You Made Me This Way
Fourth Estate, $34.99 pb, 344 pp
Death in secrecy
Shannon Molloy’s 2020 memoir, Fourteen, recounted a childhood and adolescence of grisly homophobic violence. Yet many readers of that book – a bestseller, adapted for the stage and optioned for a film production – may find You Made Me This Way noteworthy in part because it reveals what Fourteen left out: the sexual abuse Molloy suffered, beginning at age five, at the hands of an older boy. This omission underscores one of the book’s central theses, that on average male victims of child sexual abuse find it harder than female victims to disclose their experiences. A conditioned reticence with grave implications – ‘[t]here is death in secrecy’. Molloy’s book, a hybrid of autobiography and journalism, takes socially important steps in assessing – and humanising – these implications.
The sociologist Arthur Frank uses the term ‘restitution story’ to describe the dominant Western model for writing about ill-ness, invested in ‘restoring the sick person to the status quo ante’. You Made Me This Way reads, at one level, as such a story. ‘Who can I blame,’ Molloy asks, ‘for being the way I am?’ Elsewhere, referring to male survivors in general: ‘We are this way for a reason.
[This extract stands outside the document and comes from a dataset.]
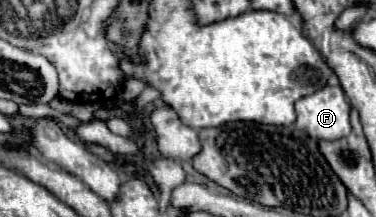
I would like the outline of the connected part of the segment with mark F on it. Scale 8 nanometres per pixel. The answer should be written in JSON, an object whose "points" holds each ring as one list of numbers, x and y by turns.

If I know what that reason is, can I somehow figure out a way to heal?’ And again: ‘there’s a new drive to try to fix myself’. Structurally, Molloy frames the book’s interviews with other survivors, its array of evidence affirming the adverse impacts of child sexual abuse in adulthood, and its consultations with experts in several fields as an attempt to alleviate his own psychological suffering. What makes this structure so powerful, and Molloy’s testimony so affecting, is how it reveals the core weakness of the restitution story, and the danger of cleaving to it: an urge to simplify and render static what is, particularly in chronic pain, complex and dynamic.